Document segment:
Preterm Labor and Birth

At this point in my path of helping women during pregnancy and birth, I’ve seen three instances of preterm birth. One was a twin mama who worked a lot and didn’t eat enough and also had high emotional stress in her relationship with the babies’ dad, one was a woman who had a high stress job and lots of sitting/inactivity all day as she worked and drove back and forth to her office, and the third was a young woman who seemed perpetually dehydrated and had a bladder infection!

I think these three cases really illustrate the main causes of preterm labor and birth: stress, infection, and poor diet/lifestyle choices (like inadequate diet/water consumption, etc..)

If you’re looking for ways of avoiding preterm birth, please check out some of my other blog posts about setting the stage for an ideal birth, diet, and spiritual/emotional preparation in pregnancy/for birth.

So, with that being said, let’s talk about this topic!

What is preterm labor? 

Preterm labor is defined as a pregnant mother past 24/25 weeks of gestation (signs of labor before this point are categorized as a threatened miscarriage) but before 36 weeks gestation, who starts experiencing signs that may lead to the birth of an immature baby. 

Preterm labor can begin with waters opening or with other symptoms of impending labor, like regular contractions. 

Symptoms of preterm labor: 

Either the uterus will contract and feel firm all over in a regular pattern (different from Braxton Hicks or practice contractions throughout pregnancy, which do not have a regular pattern and do not cause changes in the cervix), or fluid may leak from the yoni if waters have ruptured, or there may be bloody mucus coming from the yoni or in the underwear or on toilet paper when she wipes, and the cervix will begin to change/ripen/dilate. This, as I said earlier, happens after 24 weeks and before 36 weeks gestation.

Possible complications from or with preterm labor: 

Signs and symptoms of preterm labor may combine with other complications like placental abruption (this is usually accompanied by bleeding from the yoni), urinary tract infections, or uterine rupture (very rare).

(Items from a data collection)
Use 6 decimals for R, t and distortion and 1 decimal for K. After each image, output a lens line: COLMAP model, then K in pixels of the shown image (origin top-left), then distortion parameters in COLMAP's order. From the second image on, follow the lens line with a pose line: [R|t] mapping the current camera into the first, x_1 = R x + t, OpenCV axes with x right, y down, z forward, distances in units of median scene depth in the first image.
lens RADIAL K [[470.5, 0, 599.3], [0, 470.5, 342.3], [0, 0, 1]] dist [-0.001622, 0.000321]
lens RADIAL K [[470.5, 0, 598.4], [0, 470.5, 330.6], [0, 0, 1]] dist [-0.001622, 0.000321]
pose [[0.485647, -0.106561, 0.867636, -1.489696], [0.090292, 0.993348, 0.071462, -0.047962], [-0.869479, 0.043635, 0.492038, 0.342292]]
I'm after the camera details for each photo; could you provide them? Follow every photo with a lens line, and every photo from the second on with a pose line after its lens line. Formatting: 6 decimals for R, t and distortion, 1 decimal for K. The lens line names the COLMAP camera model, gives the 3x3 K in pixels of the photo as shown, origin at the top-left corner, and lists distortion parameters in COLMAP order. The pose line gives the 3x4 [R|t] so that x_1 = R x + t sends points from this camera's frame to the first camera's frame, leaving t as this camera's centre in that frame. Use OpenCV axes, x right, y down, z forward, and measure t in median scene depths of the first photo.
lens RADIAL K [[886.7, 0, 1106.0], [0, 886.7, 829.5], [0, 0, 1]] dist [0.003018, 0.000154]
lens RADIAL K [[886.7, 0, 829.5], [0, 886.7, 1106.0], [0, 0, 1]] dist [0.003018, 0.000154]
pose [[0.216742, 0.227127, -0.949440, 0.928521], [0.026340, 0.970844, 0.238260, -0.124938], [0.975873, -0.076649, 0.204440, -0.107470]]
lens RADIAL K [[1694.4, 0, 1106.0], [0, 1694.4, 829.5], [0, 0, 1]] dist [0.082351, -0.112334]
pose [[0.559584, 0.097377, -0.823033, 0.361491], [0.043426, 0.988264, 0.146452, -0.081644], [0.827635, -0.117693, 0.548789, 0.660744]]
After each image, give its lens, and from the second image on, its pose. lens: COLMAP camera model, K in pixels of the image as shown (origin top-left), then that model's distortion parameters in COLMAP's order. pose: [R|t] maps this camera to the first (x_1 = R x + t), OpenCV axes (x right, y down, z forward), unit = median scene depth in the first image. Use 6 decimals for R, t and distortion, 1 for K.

Your assignment: Can you echo the preterm labor text word for word, from "What is preterm" to "like regular contractions."?

Exercise solution:
What is preterm labor? 

Preterm labor is defined as a pregnant mother past 24/25 weeks of gestation (signs of labor before this point are categorized as a threatened miscarriage) but before 36 weeks gestation, who starts experiencing signs that may lead to the birth of an immature baby. 

Preterm labor can begin with waters opening or with other symptoms of impending labor, like regular contractions.